• What is needed:
How many lines of these entries hold the string "Example"? Answer with the number alone.

• Records to process:
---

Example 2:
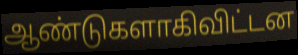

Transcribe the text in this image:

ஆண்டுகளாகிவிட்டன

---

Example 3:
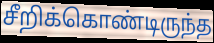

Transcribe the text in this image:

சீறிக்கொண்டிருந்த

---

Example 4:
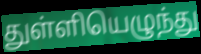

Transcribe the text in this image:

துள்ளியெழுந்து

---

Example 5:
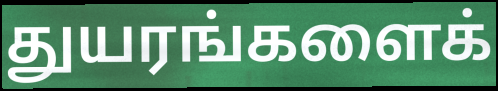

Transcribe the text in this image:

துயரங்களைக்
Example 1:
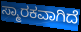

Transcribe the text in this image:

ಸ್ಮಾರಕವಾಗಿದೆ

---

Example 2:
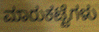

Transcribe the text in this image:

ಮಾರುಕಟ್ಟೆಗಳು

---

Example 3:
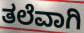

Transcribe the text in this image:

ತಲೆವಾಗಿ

• Task answer:
7